Emergency Radiology Practice Patterns: Shifts, Schedules, and Job Satisfaction
Purpose
To assess the practice environment of emergency radiologists with a focus on schedule, job satisfaction, and self-perception of health, wellness, and diagnostic accuracy.
Methods
A survey drawing from prior radiology and health care shift-work literature was distributed via e-mail to national societies, teleradiology groups, and private practices. The survey remained open for 4 weeks in 2016, with one reminder. Data were analyzed using hypothesis testing and logistic regression modeling.
Results
Response rate was 29.6% (327/1106); 69.1% of respondents (n = 226) were greater than 40 years old, 73% (n = 240) were male, and 87% (n = 284) practiced full time. With regard to annual overnight shifts (NS): 36% (n = 118) did none, 24.9% (n = 81) did 182 or more, and 15.6% (n = 51) did 119. There was a significant association between average NS worked per year and both perceived negative health effects (P < .01) and negative impact on memory (P < .01).
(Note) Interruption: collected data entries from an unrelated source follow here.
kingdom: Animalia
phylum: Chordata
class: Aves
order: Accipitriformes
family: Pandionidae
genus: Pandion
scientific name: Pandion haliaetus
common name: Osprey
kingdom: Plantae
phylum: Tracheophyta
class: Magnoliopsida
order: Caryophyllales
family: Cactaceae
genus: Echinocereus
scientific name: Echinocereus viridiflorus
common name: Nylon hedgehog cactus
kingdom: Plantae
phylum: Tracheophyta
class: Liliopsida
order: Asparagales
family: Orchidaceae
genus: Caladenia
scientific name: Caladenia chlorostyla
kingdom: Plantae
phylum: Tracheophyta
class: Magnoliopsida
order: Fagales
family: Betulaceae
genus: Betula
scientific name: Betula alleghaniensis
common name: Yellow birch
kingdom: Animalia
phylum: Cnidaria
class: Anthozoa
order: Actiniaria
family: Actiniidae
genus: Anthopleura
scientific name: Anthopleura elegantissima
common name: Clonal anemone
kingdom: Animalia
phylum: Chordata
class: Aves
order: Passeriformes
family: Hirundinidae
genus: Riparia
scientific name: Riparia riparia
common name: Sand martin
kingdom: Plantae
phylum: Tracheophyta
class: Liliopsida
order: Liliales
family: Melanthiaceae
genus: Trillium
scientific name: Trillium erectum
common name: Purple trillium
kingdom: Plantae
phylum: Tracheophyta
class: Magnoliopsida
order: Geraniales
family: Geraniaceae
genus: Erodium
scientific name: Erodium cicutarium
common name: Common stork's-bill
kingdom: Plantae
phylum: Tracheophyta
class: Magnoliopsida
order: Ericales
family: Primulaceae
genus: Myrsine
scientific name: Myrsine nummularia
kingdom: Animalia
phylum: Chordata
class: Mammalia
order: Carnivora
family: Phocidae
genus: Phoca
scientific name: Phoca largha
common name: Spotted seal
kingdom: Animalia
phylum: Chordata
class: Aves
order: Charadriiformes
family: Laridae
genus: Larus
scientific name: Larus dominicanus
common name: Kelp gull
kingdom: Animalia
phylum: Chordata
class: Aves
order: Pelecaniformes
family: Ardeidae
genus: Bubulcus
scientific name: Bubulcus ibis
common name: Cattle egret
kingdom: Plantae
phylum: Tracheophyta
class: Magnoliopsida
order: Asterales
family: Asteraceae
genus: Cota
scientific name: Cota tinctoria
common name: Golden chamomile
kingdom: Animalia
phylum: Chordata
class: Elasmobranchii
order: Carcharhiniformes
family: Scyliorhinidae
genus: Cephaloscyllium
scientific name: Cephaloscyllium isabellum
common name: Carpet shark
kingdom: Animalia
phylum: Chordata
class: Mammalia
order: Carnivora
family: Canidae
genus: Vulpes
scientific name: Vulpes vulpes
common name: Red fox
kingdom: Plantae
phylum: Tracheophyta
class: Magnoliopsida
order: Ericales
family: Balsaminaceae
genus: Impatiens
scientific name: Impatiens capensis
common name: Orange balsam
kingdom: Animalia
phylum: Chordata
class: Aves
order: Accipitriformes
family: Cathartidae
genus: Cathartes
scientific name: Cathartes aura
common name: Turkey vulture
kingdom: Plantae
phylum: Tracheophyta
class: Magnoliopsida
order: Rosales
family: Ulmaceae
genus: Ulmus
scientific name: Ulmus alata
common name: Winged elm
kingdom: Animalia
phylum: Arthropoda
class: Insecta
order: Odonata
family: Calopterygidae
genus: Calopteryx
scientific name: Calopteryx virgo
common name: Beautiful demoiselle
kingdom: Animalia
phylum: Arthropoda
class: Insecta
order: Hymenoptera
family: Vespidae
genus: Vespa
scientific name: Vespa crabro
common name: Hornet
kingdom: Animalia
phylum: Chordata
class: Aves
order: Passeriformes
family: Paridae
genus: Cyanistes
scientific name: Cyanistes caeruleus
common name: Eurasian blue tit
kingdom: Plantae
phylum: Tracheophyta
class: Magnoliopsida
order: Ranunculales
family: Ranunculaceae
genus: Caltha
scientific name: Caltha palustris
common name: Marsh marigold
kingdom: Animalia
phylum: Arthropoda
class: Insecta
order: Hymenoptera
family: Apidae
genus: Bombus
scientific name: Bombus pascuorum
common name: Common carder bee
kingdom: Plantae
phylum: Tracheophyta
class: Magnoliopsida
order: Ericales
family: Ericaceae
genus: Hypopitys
There was an inverse association between overall job enjoyment and number of annual NS (P < .05). The odds of agreeing to the statement “I enjoy my job” for radiologists who work no NS is 2.21 times greater than for radiologists who work at least 119 NS, when shift length is held constant. Radiologists with 11+ years of experience who work no NS or 1 to 100 NS annually have lower odds of feeling overwhelmed when compared with those working the same number of NS with <10 years’ experience.
Conclusion
There is significant variation in emergency radiology practice patterns. Annual NS burden is associated with lower job satisfaction and negative health self-perception.